Na África, a captura de escravos se deu em três fases: na primeira, em meados do século 15, os próprios portugueses sequestravam negros na costa da Mauritânia e do Senegal.
No entanto, em pouco tempo, perceberam que estavam em ambiente hostil – muitos africanos resistiam e matavam o invasor, por meio da utilização de flechas, dardos e lanças.
Em um segundo momento, os portugueses criaram alianças com tribos locais para levar inimigos de outras tribos que haviam sido capturados. Estes eram trocados por ouro em Gana.
“E há a terceira fase, a mais extensa e significativa para a nossa história, quando se estabelece um acordo entre os invasores e as elites militares africanas. Estimuladas pelos portugueses, estas promoviam guerras contra tribos rivais. Todos os inimigos capturados eram vendidos como escravos que acabavam no Brasil”.

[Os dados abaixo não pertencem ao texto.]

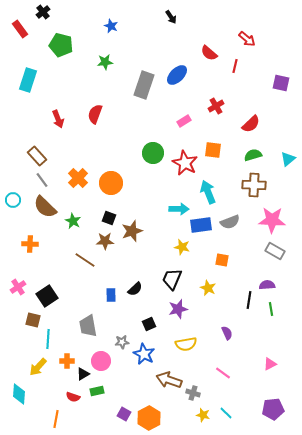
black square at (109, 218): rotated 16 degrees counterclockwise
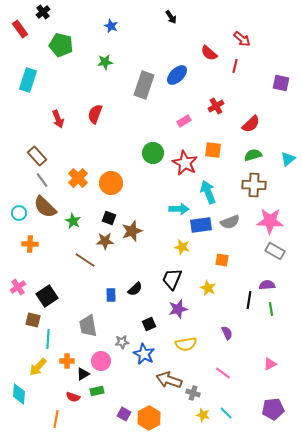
red arrow at (247, 39): moved 5 px left
cyan circle at (13, 200): moved 6 px right, 13 px down
pink star at (272, 220): moved 2 px left, 1 px down
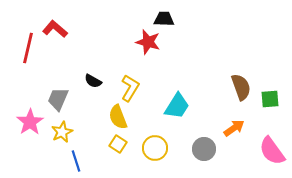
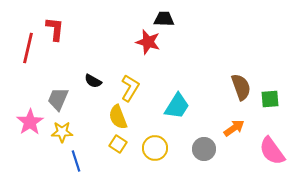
red L-shape: rotated 55 degrees clockwise
yellow star: rotated 25 degrees clockwise
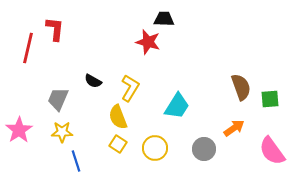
pink star: moved 11 px left, 8 px down
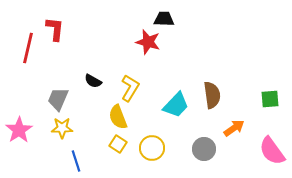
brown semicircle: moved 29 px left, 8 px down; rotated 12 degrees clockwise
cyan trapezoid: moved 1 px left, 1 px up; rotated 12 degrees clockwise
yellow star: moved 4 px up
yellow circle: moved 3 px left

Laurentino Gomes: “Existe um desnível enorme entre descendentes de europeus e descendentes de africanos no Brasil”. — Foto: Miguel Folco
De forma oficial, a escravidão no Brasil chegou ao fim no dia 13 de maio de 1888, quando a Princesa Isabel assinou a Lei Áurea.
Na prática, porém, seus efeitos ainda permanecem.
“Joaquim Nabuco já dizia que não bastava acabar com a escravidão – também era necessário tratar de seu legado. É triste, mas isso jamais foi feito. Os escravos e seus descendentes jamais tiveram acesso a educação, terra e trabalho. Essa enorme massa da população brasileira, que é majoritária, não ganhou cidadania. Na verdade, tudo o que o Brasil fez foi se livrar da mancha da escravidão, que comprometia sua imagem internacional no fim do século 19. No entanto, o país abandonou sua população afrodescendente à própria sorte”.
Para o escritor, o resultado dessa abordagem é visto com facilidade em todos os cenários da sociedade brasileira.
“Há um desnível imenso entre os descendentes de europeus e descendentes de africanos no Brasil. E isso vale para qualquer item – renda moradia, educação, insegurança. Olhe para as periferias, olhe para as favelas, olhe para os presídios. Os negros estão sempre nas piores condições. Os mais importantes cargos da administração pública, os diretores de empresas privadas, os professores de universidades, escritores, médicos, advogados, diretores de cinema e teatro – basta olhar, quase nunca são negros. O que é absurdo, vista a importância central da presença do negro na cultura, na política e na economia nacionais. Tudo isso deixa muito claro que a escravidão e o preconceito resultante dela permanecem no DNA da sociedade brasileira”.